*** EXCERPT ***

Good News/Bad News for CA DUI Defense ( Breath Test Evidence )
Nov. 21, 2013 – Today’s CA Supreme Court verdict on DUI Defense case People v. Vangelder has Good News + Bad News implications for DUI Defense in California.
Here’s what happened…
In December 2007, a CHP officer observed Vangelder driving 125 miles per hour on Highway 163 in San Diego County. Vangelder slowed for traffic and was not weaving, but the officer who pulled him over smelled alcohol on his breath and thought the defendant’s eyes were red and watery. The defendant admitted to drinking three glasses of wine five hours earlier with dinner, but insisted his driving was not impaired, and that his 2:30 am speeding was for his own amusement. Field sobriety tests supported the defendant’s claim, but PAS breath tests indicated 0.095% and 0.086% BAC, and breath tests taken later at county jail measured 0.08% BAC.
The DUI Defense team brought in a heavy hitter witness, Dr. Michael P. Hlastala, a Univ. of Washington physiologist who has written over 400 articles (170 peer-reviewed) and a textbook challenging the reliability of breath-testing machines. Hlastala stated before the jury that breath test machines cannot reliably reflect the concentration of alcohol in blood because they constitute “an indirect test” of blood alcohol and because of “partition ratio variability.”
(For you law/science buffs… Blood Breath Partition Ratio is an outdated, highly contested theory that assumes that 2100 mL of breath contains the same amount of alcohol as 1 mL of blood—which means that breath alcohol percentages can theoretically be multiplied by 2100 to estimate blood alcohol levels. That assumption may not always be true, but it’s The Law in California, thanks to our Supreme Court’s controversial 1994 decision People v. Bransford.)

*** End of EXCERPT ***
*** DATA PROVIDED ***

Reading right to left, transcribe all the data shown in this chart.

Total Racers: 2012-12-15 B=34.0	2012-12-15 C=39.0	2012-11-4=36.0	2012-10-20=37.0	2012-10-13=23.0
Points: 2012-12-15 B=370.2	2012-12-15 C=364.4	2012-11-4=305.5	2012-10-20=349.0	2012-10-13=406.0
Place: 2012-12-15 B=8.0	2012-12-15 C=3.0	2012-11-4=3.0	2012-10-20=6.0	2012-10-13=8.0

*** End of DATA PROVIDED ***

- _EXERCISE INSTRUCTIONS_
A – List every blood alcohol reading from a breath test that the DUI defense article reports.
B – Repeat the part of the DUI defense article starting with "Good News/Bad News" and going on through "measured 0.08% BAC.".

- _EXPECTED RESULTS_
A – 0.095%, 0.086%, 0.08%

B –
Good News/Bad News for CA DUI Defense ( Breath Test Evidence )
Nov. 21, 2013 – Today’s CA Supreme Court verdict on DUI Defense case People v. Vangelder has Good News + Bad News implications for DUI Defense in California.
Here’s what happened…
In December 2007, a CHP officer observed Vangelder driving 125 miles per hour on Highway 163 in San Diego County. Vangelder slowed for traffic and was not weaving, but the officer who pulled him over smelled alcohol on his breath and thought the defendant’s eyes were red and watery. The defendant admitted to drinking three glasses of wine five hours earlier with dinner, but insisted his driving was not impaired, and that his 2:30 am speeding was for his own amusement. Field sobriety tests supported the defendant’s claim, but PAS breath tests indicated 0.095% and 0.086% BAC, and breath tests taken later at county jail measured 0.08% BAC.